Winter 2024
This quarter, I will be teaching Math 32A (Calculus of Several Variables) and Math 32BH (Calculus of Several Variables, Honors).
If you are interested in taking 32BH, you should send me an email. You are welcome to attend lectures as a guest before the add/drop deadline, and you should also talk to me before/after class to be added to the course Canvas page.
Math 32A: Calculus of Several Variables
You can find the course syllabus here.
Course Description:
How can we describe the physical world mathematically? What changes, and what stays the same when we move from single variable calculus to multivariable calculus? What does it mean to take a derivative of a multivariable function?
Multivariable calculus is the mathematical language that allows us to describe the geometry of the physical world around us, such as the motion of planets in orbit, the behavior of electromagnetic forces, or the path of steepest ascent through the hills of Los Angeles.
In this course, you will develop the reasoning and questioning skills needed to explore these geometric concepts and apply them to real-life situations. Moreover, you will become fluent in communicating your ideas through the mathematical language of multivariable calculus.
Math 32BH: Calculus of Several Variables, Honors
You can find the course syllabus here.
You can view the course lecture notes for 32BH here.
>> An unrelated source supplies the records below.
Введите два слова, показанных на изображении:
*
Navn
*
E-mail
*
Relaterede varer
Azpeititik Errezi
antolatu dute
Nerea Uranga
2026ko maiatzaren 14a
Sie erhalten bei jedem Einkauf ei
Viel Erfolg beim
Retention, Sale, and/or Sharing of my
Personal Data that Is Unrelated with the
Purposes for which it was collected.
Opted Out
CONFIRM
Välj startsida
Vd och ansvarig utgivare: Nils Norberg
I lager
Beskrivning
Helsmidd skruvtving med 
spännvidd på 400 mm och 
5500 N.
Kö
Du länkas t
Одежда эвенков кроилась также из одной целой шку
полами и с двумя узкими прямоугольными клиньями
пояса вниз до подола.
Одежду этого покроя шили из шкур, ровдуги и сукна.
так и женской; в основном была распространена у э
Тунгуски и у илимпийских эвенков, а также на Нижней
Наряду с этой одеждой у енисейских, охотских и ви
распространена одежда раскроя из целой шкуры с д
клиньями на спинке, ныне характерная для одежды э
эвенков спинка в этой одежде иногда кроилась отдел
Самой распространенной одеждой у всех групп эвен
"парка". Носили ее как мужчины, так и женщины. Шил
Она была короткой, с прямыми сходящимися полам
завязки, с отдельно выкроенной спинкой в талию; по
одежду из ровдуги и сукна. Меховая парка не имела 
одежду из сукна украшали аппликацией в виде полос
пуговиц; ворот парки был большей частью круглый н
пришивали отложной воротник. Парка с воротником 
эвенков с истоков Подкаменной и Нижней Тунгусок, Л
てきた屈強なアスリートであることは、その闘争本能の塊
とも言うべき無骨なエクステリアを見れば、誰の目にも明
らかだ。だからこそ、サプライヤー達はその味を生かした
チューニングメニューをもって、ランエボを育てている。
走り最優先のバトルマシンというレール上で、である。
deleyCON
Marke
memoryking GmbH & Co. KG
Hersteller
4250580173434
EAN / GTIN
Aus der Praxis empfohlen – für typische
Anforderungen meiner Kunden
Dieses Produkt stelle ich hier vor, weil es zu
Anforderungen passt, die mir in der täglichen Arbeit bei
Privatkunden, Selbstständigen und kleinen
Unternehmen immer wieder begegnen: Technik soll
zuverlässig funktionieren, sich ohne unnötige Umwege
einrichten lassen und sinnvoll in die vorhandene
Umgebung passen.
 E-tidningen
How can we describe the physical world mathematically? What changes, and what stays the same when we move from single variable calculus to multivariable calculus? What does it mean to take a integral of a multivariable function? What kinds of functions can we integrate? How far can we generalize the notion of integration?
Multivariable calculus is the mathematical language that allows us to describe the geometry of the physical world around us, such as the areas, volumes, or mass of objects; the behaviors of electromagnetic fields or fluids in space; or calculating the amount of wind blowing through the hills of Los Angeles. In this course, you will develop the reasoning and questioning skills needed to explore these geometric concepts and apply them to real-life situations. Moreover, you will become fluent in communicating your ideas through the mathematical language of multivariable calculus.
The course 32BH differs from 32B in that it covers the topics of multivariable calculus with more mathematical rigor. In particular, we will focus more on learning how to grapple with and understand complex mathematical concepts, as well as how to explore and generalize theorems of integration. Moreover, this course builds the foundation for more advanced topics, such as real analysis, complex analysis, and differential geometry.
This course is recommended for students interested in learning about advanced mathematics.